RECORDS FOR THIS EXERCISE:

....

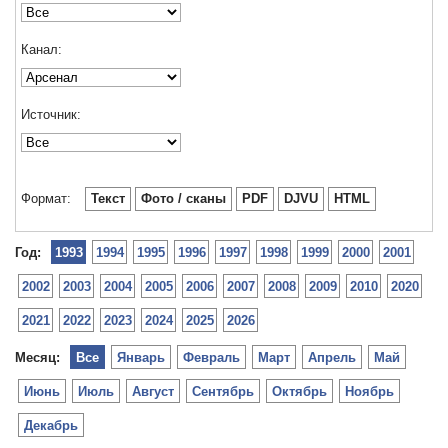
Канал:
Источник:
Формат:
Текст
Фото / сканы
PDF
DJVU
HTML
Год:
1993
1994
1995
1996
1997
1998
1999
2000
2001
2002
2003
2004
2005
2006
2007
2008
2009
2010
2020
2021
2022
2023
2024
2025
2026
Месяц:
Все
Январь
Февраль
Март
Апрель
Май
Июнь
Июль
Август
Сентябрь
Октябрь
Ноябрь
Декабрь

....

PROBLEM TO WORK ON: The records above need to be copied exactly, though not their pictures.

SOLVED PROBLEM:
Канал:
Источник:
Формат:
Текст
Фото / сканы
PDF
DJVU
HTML
Год:
1993
1994
1995
1996
1997
1998
1999
2000
2001
2002
2003
2004
2005
2006
2007
2008
2009
2010
2020
2021
2022
2023
2024
2025
2026
Месяц:
Все
Январь
Февраль
Март
Апрель
Май
Июнь
Июль
Август
Сентябрь
Октябрь
Ноябрь
Декабрь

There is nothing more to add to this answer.